The chart below shows these WMP price scenarios and the associated indicative 2015/16 milk price. It is also gives an indicative start point to the 2016/17 season if prices evolve as defined under these scenarios (along with other assumptions) to the start of that season.
These are the three scenarios the BNZ economists outline:
This scenario assumes prices remain at the mid-July auction’s level for the entire season (as if world prices would ever sit still for a year!). Given the other uncertainties including the exchange rate, we estimate this would give a 2015/16 milk price in a range of $3.00 to $3.50.
This scenario assumes further declines in WMP prices to US$1,500 in the near term and no recovery over the season. Such a scenario may involve an economic stumble in China denting dairy demand, lower oil prices, a further extension of the Russian trade ban, large EU production post-quota removal, weak underlying prices engaging EU intervention buying that delays price recovery, strong US milk production via lower grain prices, and/or favourable weather. The NZD would be expected to decline further under such conditions, but even so and given the other uncertainties, such an international situation would give a 2015/16 milk price in a range of $2.40 to $2.80.
This scenario assumes price stabilisation initially and then solid gains in WMP to US$3,500 by the middle of next year. Such a scenario may involve some combination of a prompt and large return of buying from China, strong lift in oil and grain prices, a severe El Nino denting milk production, removal of the Russian trade ban, or major weather event in a major milk producing area. The NZD would be expected to be firm under such conditions, but even so and given the other uncertainties, we estimate this would give a 2015/16 milk price in a range of $4.50 to $5.00.

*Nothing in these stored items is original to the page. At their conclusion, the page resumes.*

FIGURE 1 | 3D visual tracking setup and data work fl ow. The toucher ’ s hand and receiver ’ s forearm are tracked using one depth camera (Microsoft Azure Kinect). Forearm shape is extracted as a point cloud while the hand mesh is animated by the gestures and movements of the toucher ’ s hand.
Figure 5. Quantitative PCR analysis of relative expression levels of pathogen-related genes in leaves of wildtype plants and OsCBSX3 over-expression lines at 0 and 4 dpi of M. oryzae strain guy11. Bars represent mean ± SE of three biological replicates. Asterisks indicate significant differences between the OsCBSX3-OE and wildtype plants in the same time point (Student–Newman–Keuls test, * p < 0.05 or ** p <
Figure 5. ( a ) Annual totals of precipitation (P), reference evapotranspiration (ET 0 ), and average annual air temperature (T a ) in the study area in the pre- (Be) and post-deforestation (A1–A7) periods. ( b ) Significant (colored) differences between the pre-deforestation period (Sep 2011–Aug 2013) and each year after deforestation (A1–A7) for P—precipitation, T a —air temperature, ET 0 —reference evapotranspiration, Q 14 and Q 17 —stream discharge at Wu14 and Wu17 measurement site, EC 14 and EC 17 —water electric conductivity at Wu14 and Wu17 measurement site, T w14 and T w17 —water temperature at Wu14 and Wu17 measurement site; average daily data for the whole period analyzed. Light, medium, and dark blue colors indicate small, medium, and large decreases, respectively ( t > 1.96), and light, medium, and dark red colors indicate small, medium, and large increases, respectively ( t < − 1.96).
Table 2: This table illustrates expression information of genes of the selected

Steel said while the latter scenario may seem unlikely given current weak conditions, "we note that in the three dairy price cycles within the past 10 years WMP prices have essentially doubled within a 12 month period".
"Is it darkest before the dawn at present?"

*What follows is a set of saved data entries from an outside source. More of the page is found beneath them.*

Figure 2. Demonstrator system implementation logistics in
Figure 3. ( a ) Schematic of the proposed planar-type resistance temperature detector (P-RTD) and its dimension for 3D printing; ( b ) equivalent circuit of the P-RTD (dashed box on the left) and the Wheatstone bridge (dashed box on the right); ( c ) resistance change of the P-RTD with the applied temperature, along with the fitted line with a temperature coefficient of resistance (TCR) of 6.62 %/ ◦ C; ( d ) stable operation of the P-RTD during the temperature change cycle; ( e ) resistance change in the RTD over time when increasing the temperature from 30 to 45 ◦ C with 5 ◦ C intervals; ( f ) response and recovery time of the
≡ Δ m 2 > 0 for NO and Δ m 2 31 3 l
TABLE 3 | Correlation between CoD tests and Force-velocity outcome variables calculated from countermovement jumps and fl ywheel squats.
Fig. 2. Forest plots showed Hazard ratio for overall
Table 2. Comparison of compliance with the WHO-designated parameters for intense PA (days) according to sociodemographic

Steel said BNZ's economist are expecting Fonterra to make a downward revision to its forecast milk price.
"How much depends on many factors, including the co-op’s view on where dairy prices track over the coming 12 months. One thing is for sure. There is plenty to consider."

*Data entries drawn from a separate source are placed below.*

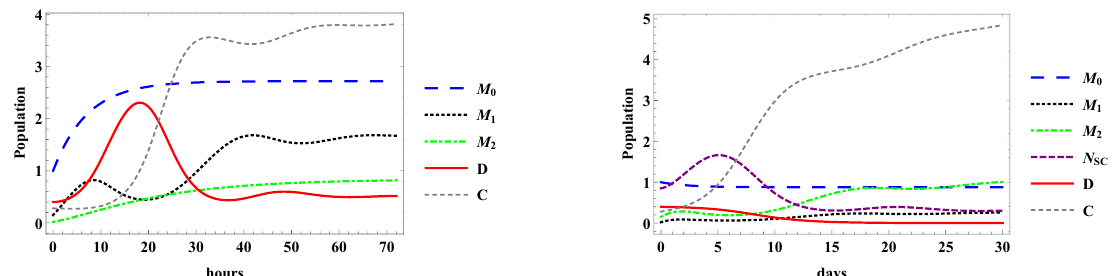
Figure 3. The behaviour of the SMD model within 72 h from stroke onset and the SMNR model within 30 days after stroke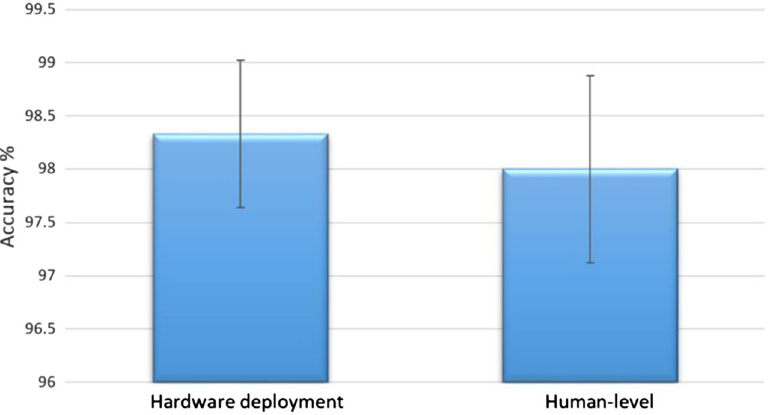
Figure 7. Model deployment and human-level performance accuracy as a percentage (%) of total mosquitoes used for prediction; there was no significant difference between the accuracy of hardware and human-level performance t (58) = 0.297, p = 0.768, by the independent-samples t-tests in SPSS 17.0.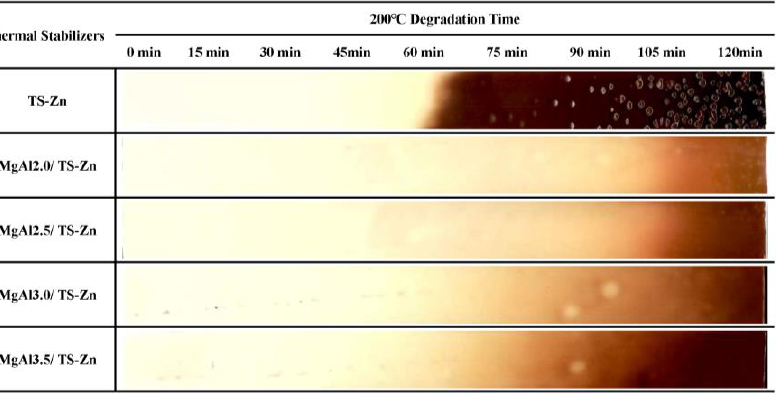
Figure 7. The molar ratio of Mg/Al in LDHs affects the thermal stability of PVC in an oven-aging test.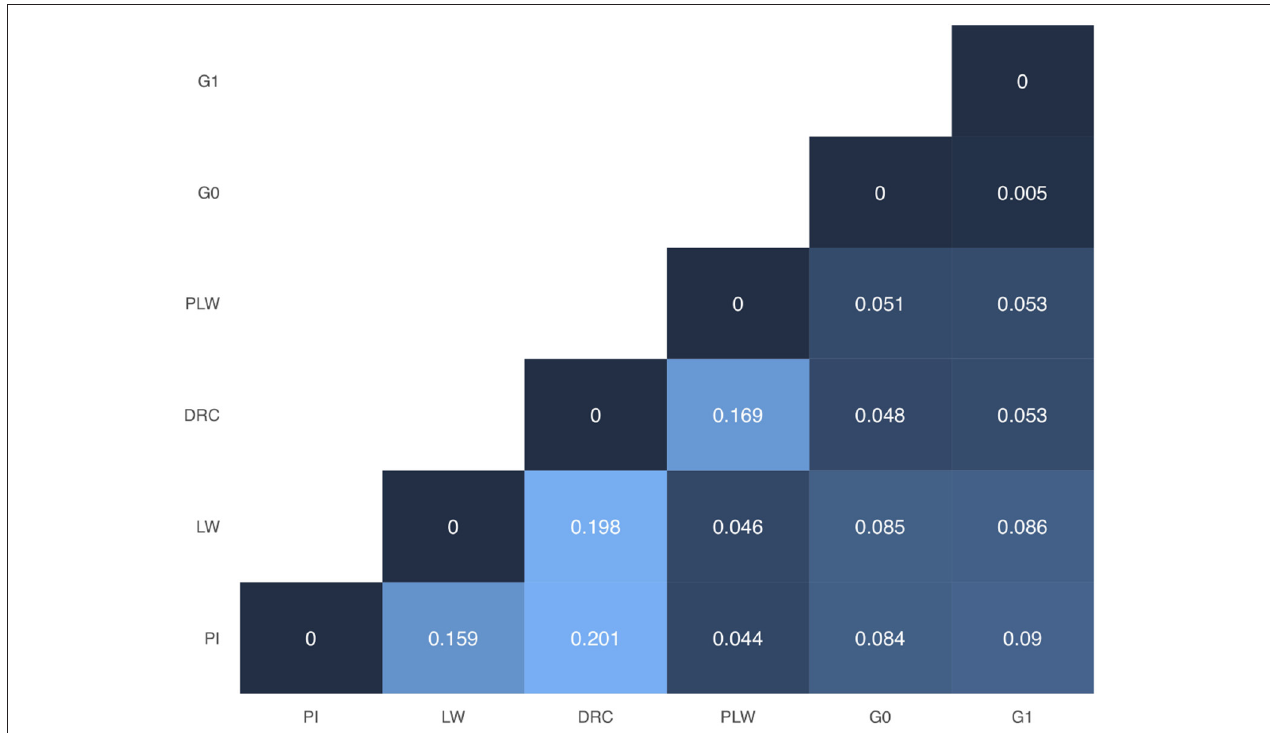
FIGURE 3 | Weir and Cockerham F ST heatmap for all groups. DRC, Duroc; G0, (Pietrain × Large White) × Duroc offspring; G1, G0 × G0 offspring; LW, Large White; PI, Pietrain; PLW, Pietrain × Large White.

July weather continues to put pressure on feed as managers carefully ration supplies as they plan toward calving, but lower than average soil temperatures slow growth on saved calving pastures.
Whilst many are locked into this years feeding systems, advisers suggest feed should be no more than 5% of total farm costs as budgets and stocking rates are meticulously reviewed, and the price of feed grains and pke are falling steadily.
Northern herds have plenty of calves on the ground now as their season starts, but will be very concerned of reports of last years dairy commodity stocks carried over, both here in NZ and powder stockpiles in China.
Many are having to supplement milking cows with palm kernel, maize, and silage to maximise production, but most are planning to grow their own feed this year, and have reduced stocking rates to achieve this.
Last weeks auction result was described as disastrous on another 10% fall, driven by an even bigger drop for whole milk powder, and the ANZ dropped its forecast to $3.75-$4.00/kg ms, and the BNZ to $3.80.
Open Country Cheese also reacted pessimistically with a $3.65-$3.95 figure that illustrates just how far the fall has gone.
The currency did fall on the back of this poor auction, and economists predict further falls in interest rates, as more debt may be the only solution in the short term.
All eyes will be on Fonterra’s 7th August announcement of the advanced rate which will show the markets true position, and determine the extent of the overdraft pressures for the coming season.
Dairy farmers are being urged to use beef genes for non breeding cows to cash in on strong demand for beef, and increase returns from this byproduct of milking.